WHAT YOU HAVE TO DO >>
Render the lines below as a JSON list of strings, with one string per line and blank lines omitted.

================================

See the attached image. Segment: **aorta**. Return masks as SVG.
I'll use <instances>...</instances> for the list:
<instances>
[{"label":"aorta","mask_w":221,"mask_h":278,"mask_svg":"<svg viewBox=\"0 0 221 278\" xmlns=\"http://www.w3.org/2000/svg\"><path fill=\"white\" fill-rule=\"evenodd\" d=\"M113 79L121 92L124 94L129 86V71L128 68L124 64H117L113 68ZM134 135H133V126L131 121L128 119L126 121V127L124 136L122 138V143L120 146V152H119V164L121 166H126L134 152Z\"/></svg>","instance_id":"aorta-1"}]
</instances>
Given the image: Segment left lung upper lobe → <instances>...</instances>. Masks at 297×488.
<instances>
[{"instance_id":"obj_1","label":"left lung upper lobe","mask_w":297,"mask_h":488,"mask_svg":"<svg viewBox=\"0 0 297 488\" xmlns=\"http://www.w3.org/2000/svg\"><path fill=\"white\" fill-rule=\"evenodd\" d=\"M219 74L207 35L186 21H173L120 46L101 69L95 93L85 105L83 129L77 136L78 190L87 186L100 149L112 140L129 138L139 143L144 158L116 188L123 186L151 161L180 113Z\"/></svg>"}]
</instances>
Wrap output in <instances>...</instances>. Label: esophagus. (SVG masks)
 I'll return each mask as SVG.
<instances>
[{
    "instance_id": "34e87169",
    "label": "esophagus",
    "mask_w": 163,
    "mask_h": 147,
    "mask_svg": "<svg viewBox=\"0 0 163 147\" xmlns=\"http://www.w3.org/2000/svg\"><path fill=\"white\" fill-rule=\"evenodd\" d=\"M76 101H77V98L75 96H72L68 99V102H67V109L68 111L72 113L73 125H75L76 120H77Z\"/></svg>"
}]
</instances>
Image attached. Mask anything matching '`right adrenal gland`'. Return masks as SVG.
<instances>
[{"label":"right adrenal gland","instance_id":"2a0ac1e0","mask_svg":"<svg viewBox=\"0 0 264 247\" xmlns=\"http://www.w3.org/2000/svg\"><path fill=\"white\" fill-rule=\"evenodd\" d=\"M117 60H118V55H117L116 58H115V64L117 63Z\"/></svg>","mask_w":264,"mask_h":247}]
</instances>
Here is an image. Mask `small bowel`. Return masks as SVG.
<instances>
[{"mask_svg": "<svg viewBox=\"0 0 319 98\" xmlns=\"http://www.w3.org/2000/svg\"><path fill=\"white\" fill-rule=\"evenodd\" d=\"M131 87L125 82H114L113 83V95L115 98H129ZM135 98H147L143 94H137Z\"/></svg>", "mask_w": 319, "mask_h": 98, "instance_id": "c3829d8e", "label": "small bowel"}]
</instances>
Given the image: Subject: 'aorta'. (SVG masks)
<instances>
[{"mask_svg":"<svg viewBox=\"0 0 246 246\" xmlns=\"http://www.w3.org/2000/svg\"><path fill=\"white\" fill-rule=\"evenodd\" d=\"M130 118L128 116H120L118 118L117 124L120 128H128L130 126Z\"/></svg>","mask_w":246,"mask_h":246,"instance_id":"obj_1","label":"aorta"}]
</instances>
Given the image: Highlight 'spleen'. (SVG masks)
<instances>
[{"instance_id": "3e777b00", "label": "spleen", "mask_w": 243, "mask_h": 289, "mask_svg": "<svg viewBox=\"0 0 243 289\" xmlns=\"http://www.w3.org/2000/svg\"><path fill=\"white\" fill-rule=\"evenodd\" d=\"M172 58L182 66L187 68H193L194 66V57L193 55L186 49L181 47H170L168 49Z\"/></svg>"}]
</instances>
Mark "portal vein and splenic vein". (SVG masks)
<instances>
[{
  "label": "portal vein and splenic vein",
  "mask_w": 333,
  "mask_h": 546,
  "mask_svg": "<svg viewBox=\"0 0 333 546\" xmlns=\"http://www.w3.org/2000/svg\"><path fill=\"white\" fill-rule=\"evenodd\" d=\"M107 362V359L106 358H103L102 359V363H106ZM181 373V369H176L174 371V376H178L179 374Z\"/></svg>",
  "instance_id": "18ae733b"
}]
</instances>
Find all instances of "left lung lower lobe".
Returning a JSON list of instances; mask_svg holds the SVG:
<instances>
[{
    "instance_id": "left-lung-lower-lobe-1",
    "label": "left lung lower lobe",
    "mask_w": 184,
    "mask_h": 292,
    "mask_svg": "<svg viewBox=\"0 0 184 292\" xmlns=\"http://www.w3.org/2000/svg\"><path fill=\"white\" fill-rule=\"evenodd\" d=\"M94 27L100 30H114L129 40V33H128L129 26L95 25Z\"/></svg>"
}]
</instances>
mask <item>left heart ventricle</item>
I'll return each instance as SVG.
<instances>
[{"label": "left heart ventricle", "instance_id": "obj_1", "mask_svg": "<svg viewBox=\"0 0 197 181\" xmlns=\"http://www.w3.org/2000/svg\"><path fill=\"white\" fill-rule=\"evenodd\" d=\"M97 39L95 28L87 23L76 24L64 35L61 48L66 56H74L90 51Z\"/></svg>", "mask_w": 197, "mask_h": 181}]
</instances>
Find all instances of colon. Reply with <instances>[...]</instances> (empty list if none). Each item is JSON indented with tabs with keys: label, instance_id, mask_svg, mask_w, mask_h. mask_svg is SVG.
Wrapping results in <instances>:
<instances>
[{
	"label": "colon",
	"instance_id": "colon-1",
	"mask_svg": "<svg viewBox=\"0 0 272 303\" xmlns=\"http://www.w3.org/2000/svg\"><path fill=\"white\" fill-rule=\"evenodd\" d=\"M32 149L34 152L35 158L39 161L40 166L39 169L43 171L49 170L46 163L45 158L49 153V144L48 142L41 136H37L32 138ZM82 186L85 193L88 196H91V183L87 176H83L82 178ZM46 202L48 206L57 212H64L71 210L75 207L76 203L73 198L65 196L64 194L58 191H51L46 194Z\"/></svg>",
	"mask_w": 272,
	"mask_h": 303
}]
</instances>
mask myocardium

================================

EXERCISE RESULT >>
[
  "See the attached image. Segment: **aorta**. Return masks as SVG.",
  "I'll use <instances>...</instances> for the list:",
  "<instances>",
  "[{\"label\":\"aorta\",\"mask_w\":221,\"mask_h\":278,\"mask_svg\":\"<svg viewBox=\\\"0 0 221 278\\\" xmlns=\\\"http://www.w3.org/2000/svg\\\"><path fill=\\\"white\\\" fill-rule=\\\"evenodd\\\" d=\\\"M113 79L121 92L124 94L129 86V71L128 68L124 64H117L113 68ZM134 135H133V126L131 121L128 119L126 121V127L124 136L122 138V143L120 146V152H119V164L121 166H126L134 152Z\\\"/></svg>\",\"instance_id\":\"aorta-1\"}]",
  "</instances>",
  "Given the image: Segment left lung upper lobe → <instances>...</instances>. Masks at 297×488.",
  "<instances>",
  "[{\"instance_id\":\"obj_1\",\"label\":\"left lung upper lobe\",\"mask_w\":297,\"mask_h\":488,\"mask_svg\":\"<svg viewBox=\\\"0 0 297 488\\\" xmlns=\\\"http://www.w3.org/2000/svg\\\"><path fill=\\\"white\\\" fill-rule=\\\"evenodd\\\" d=\\\"M219 74L207 35L186 21H173L120 46L101 69L95 93L85 105L83 129L77 136L78 190L87 186L100 149L112 140L129 138L139 143L144 158L116 188L123 186L151 161L180 113Z\\\"/></svg>\"}]",
  "</instances>",
  "Wrap output in <instances>...</instances>. Label: esophagus. (SVG masks)",
  " I'll return each mask as SVG.",
  "<instances>",
  "[{",
  "    \"instance_id\": \"34e87169\",",
  "    \"label\": \"esophagus\",",
  "    \"mask_w\": 163,",
  "    \"mask_h\": 147,",
  "    \"mask_svg\": \"<svg viewBox=\\\"0 0 163 147\\\" xmlns=\\\"http://www.w3.org/2000/svg\\\"><path fill=\\\"white\\\" fill-rule=\\\"evenodd\\\" d=\\\"M76 101H77V98L75 96H72L68 99V102H67V109L68 111L72 113L73 125H75L76 120H77Z\\\"/></svg>\"",
  "}]",
  "</instances>",
  "Image attached. Mask anything matching '`right adrenal gland`'. Return masks as SVG.",
  "<instances>",
  "[{\"label\":\"right adrenal gland\",\"instance_id\":\"2a0ac1e0\",\"mask_svg\":\"<svg viewBox=\\\"0 0 264 247\\\" xmlns=\\\"http://www.w3.org/2000/svg\\\"><path fill=\\\"white\\\" fill-rule=\\\"evenodd\\\" d=\\\"M117 60H118V55H117L116 58H115V64L117 63Z\\\"/></svg>\",\"mask_w\":264,\"mask_h\":247}]",
  "</instances>",
  "Here is an image. Mask `small bowel`. Return masks as SVG.",
  "<instances>",
  "[{\"mask_svg\": \"<svg viewBox=\\\"0 0 319 98\\\" xmlns=\\\"http://www.w3.org/2000/svg\\\"><path fill=\\\"white\\\" fill-rule=\\\"evenodd\\\" d=\\\"M131 87L125 82H114L113 83V95L115 98H129ZM135 98H147L143 94H137Z\\\"/></svg>\", \"mask_w\": 319, \"mask_h\": 98, \"instance_id\": \"c3829d8e\", \"label\": \"small bowel\"}]",
  "</instances>",
  "Given the image: Subject: 'aorta'. (SVG masks)",
  "<instances>",
  "[{\"mask_svg\":\"<svg viewBox=\\\"0 0 246 246\\\" xmlns=\\\"http://www.w3.org/2000/svg\\\"><path fill=\\\"white\\\" fill-rule=\\\"evenodd\\\" d=\\\"M130 118L128 116H120L118 118L117 124L120 128H128L130 126Z\\\"/></svg>\",\"mask_w\":246,\"mask_h\":246,\"instance_id\":\"obj_1\",\"label\":\"aorta\"}]",
  "</instances>",
  "Given the image: Highlight 'spleen'. (SVG masks)",
  "<instances>",
  "[{\"instance_id\": \"3e777b00\", \"label\": \"spleen\", \"mask_w\": 243, \"mask_h\": 289, \"mask_svg\": \"<svg viewBox=\\\"0 0 243 289\\\" xmlns=\\\"http://www.w3.org/2000/svg\\\"><path fill=\\\"white\\\" fill-rule=\\\"evenodd\\\" d=\\\"M172 58L182 66L187 68H193L194 66V57L193 55L186 49L181 47H170L168 49Z\\\"/></svg>\"}]",
  "</instances>",
  "Mark \"portal vein and splenic vein\". (SVG masks)",
  "<instances>",
  "[{",
  "  \"label\": \"portal vein and splenic vein\",",
  "  \"mask_w\": 333,",
  "  \"mask_h\": 546,",
  "  \"mask_svg\": \"<svg viewBox=\\\"0 0 333 546\\\" xmlns=\\\"http://www.w3.org/2000/svg\\\"><path fill=\\\"white\\\" fill-rule=\\\"evenodd\\\" d=\\\"M107 362V359L106 358H103L102 359V363H106ZM181 373V369H176L174 371V376H178L179 374Z\\\"/></svg>\",",
  "  \"instance_id\": \"18ae733b\"",
  "}]",
  "</instances>",
  "Find all instances of \"left lung lower lobe\".",
  "Returning a JSON list of instances; mask_svg holds the SVG:",
  "<instances>",
  "[{",
  "    \"instance_id\": \"left-lung-lower-lobe-1\",",
  "    \"label\": \"left lung lower lobe\",",
  "    \"mask_w\": 184,",
  "    \"mask_h\": 292,",
  "    \"mask_svg\": \"<svg viewBox=\\\"0 0 184 292\\\" xmlns=\\\"http://www.w3.org/2000/svg\\\"><path fill=\\\"white\\\" fill-rule=\\\"evenodd\\\" d=\\\"M94 27L100 30H114L129 40V33H128L129 26L95 25Z\\\"/></svg>\"",
  "}]",
  "</instances>",
  "mask <item>left heart ventricle</item>",
  "I'll return each instance as SVG.",
  "<instances>",
  "[{\"label\": \"left heart ventricle\", \"instance_id\": \"obj_1\", \"mask_svg\": \"<svg viewBox=\\\"0 0 197 181\\\" xmlns=\\\"http://www.w3.org/2000/svg\\\"><path fill=\\\"white\\\" fill-rule=\\\"evenodd\\\" d=\\\"M97 39L95 28L87 23L76 24L64 35L61 48L66 56H74L90 51Z\\\"/></svg>\", \"mask_w\": 197, \"mask_h\": 181}]",
  "</instances>",
  "Find all instances of colon. Reply with <instances>[...]</instances> (empty list if none). Each item is JSON indented with tabs with keys: label, instance_id, mask_svg, mask_w, mask_h. mask_svg is SVG.",
  "Wrapping results in <instances>:",
  "<instances>",
  "[{",
  "\t\"label\": \"colon\",",
  "\t\"instance_id\": \"colon-1\",",
  "\t\"mask_svg\": \"<svg viewBox=\\\"0 0 272 303\\\" xmlns=\\\"http://www.w3.org/2000/svg\\\"><path fill=\\\"white\\\" fill-rule=\\\"evenodd\\\" d=\\\"M32 149L34 152L35 158L39 161L40 166L39 169L43 171L49 170L46 163L45 158L49 153V144L48 142L41 136H37L32 138ZM82 186L85 193L88 196H91V183L87 176H83L82 178ZM46 202L48 206L57 212H64L71 210L75 207L76 203L73 198L65 196L64 194L58 191H51L46 194Z\\\"/></svg>\",",
  "\t\"mask_w\": 272,",
  "\t\"mask_h\": 303",
  "}]",
  "</instances>",
  "mask myocardium"
]